Nation must take stand on illegal votes
Issues regarding the 2020 presidential election have begun to work their way through courts.
Some issues are constitutional issues, so it’s time to review constitutional provisions that may come to the fore.
Article II, Section 1, Clause 2 of the U.S. Constitution provides: “Each State shall appoint, in such Manner as the Legislature may direct, a Number of Electors … .”
In other words, the power to appoint electors belongs to state legislators. Not governors. Not other executive-branch officials. Not judges of states’ highest courts. Not lower-court judges.
This may be especially to the chagrin of those executive-branch officials or activist judges who have grown accustomed to usurping legislative powers.
But that’s too bad. This power belongs to state legislators.
That doesn’t mean state legislators may do whatever they like. Under Clause 1 of the Fourteenth Amendment, no state may “deny to any person within its jurisdiction the equal protection of the laws.”
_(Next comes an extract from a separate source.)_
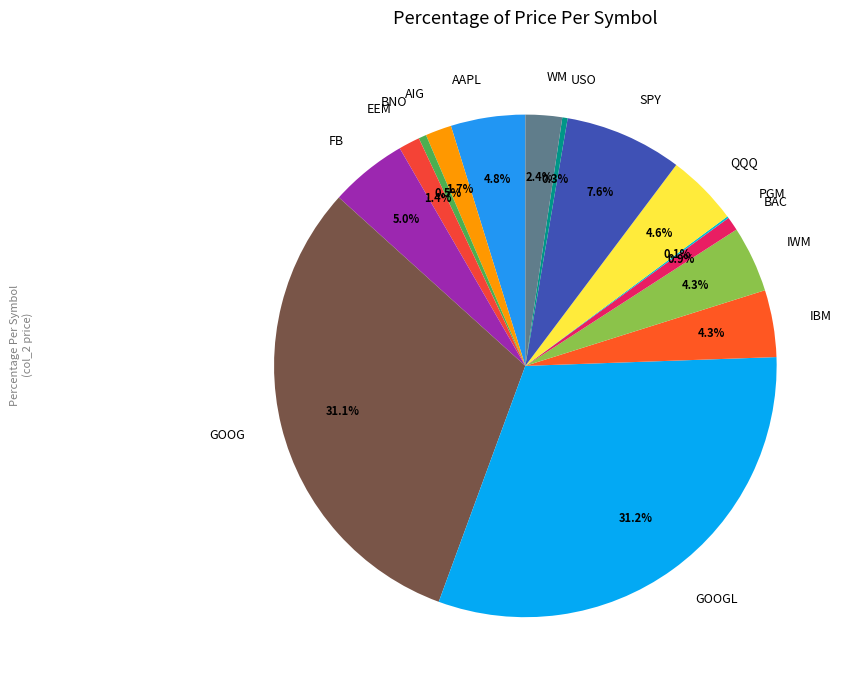

Between SPY and BAC, which is larger?

SPY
When a constitutional challenge regarding presidential-election votes reached the U.S. Supreme Court in Bush v. Gore in 2000, the parties raised both Article II, Section 1, Clause 2 and the equal-protection clause. The court, however, addressed only the equal-protection clause.
In reading the following passages from Bush v. Gore, please keep in mind that positive references to voting, voters, and votes are to legal voting, legal voters, and legal votes.
The law, including the Constitution, protects voting and votes only when they’re legal. To put it another way, illegal “votes” aren’t really votes. They must not count. Illegal “voters” and those who facilitate illegal “voting” violate the law. Merely recounting illegal “votes” will not do.
With that in mind, please see for yourself, gentle reader, and stay tuned:
“The individual citizen has no federal constitutional right to vote for electors for the President of the United States unless and until the state legislature chooses a statewide election as the means to implement its power to appoint members of the electoral college. … (T)he state legislature’s power to select the manner for appointing electors is plenary; it may, if it so chooses, select the electors itself, which indeed was the manner used by state legislatures in several States for many years after the framing of our Constitution.
History has now favored the voter, and in each of the several States the citizens themselves vote for Presidential electors. When the state legislature vests the right to vote for President in its people, the right to vote as the legislature has prescribed is fundamental; and one source of its fundamental nature lies in the equal weight accorded to each vote and the equal dignity owed to each voter. …
“The right to vote is protected in more than the initial allocation of the franchise. Equal protection applies as well to the manner of its exercise. Having once granted the right to vote on equal terms, the State may not, by later arbitrary and disparate treatment, value one person’s vote over that of another. It must be remembered that ‘the right of suffrage can be denied by a debasement or dilution of the weight of a citizen’s vote just as effectively as by wholly prohibiting the free exercise of the franchise.’ …
“An early case in our one-person, one-vote jurisprudence arose when a State accorded arbitrary and disparate treatment to voters in its different counties. The Court found a constitutional violation. We relied on these principles in the context of the Presidential selection process … where we invalidated a county-based procedure that diluted the influence of citizens in larger counties in the nominating process. There we observed that ‘(t)he idea that one group can be granted greater voting strength than another is hostile to the one man, one vote basis of our representative government.’ …
“None are more conscious of the vital limits on judicial authority than are the Members of this Court, and none stand more in admiration of the Constitution’s design to leave the selection of the President to the people, through their legislatures, and to the political sphere.
When contending parties invoke the process of the courts, however, it becomes our unsought responsibility to resolve the federal and constitutional issues the judicial system has been forced to confront.”